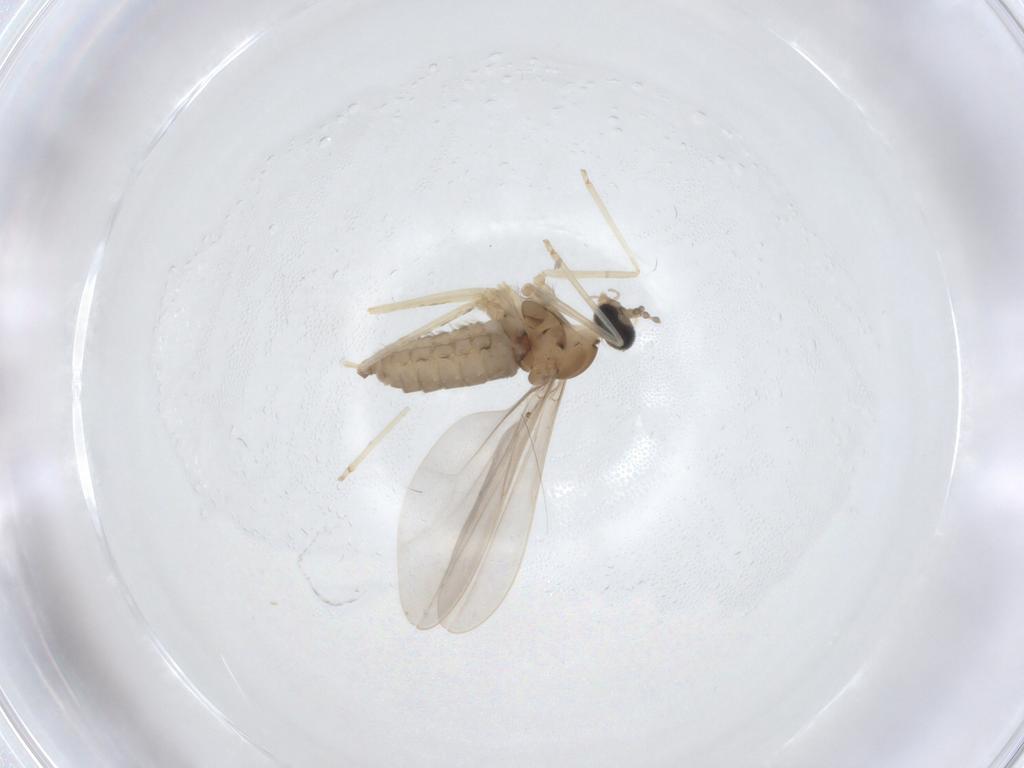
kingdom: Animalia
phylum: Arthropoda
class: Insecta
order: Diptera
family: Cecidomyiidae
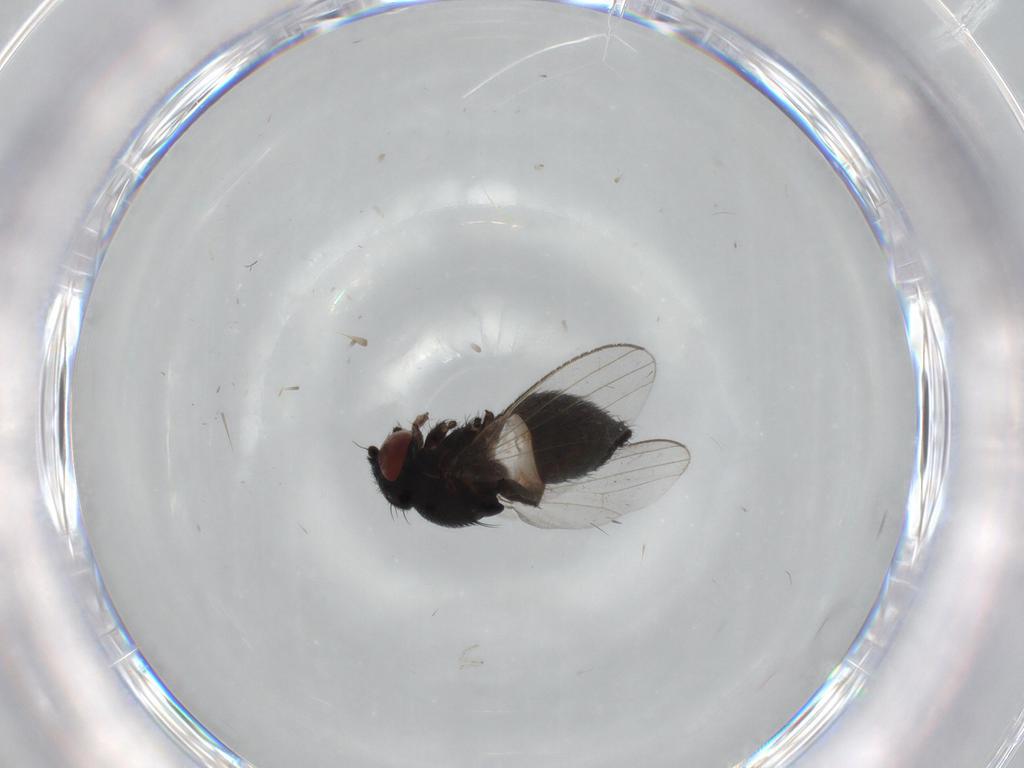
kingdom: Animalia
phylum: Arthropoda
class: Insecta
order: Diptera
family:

============

### GIVEN TASK
Rename "phylum" to "division" throughout all the records and write their lines out again with nothing else changed. Leave out the pictures.

### CORRECT OUTPUT
kingdom: Animalia
division: Arthropoda
class: Insecta
order: Diptera
family: Cecidomyiidae
kingdom: Animalia
division: Arthropoda
class: Insecta
order: Diptera
family:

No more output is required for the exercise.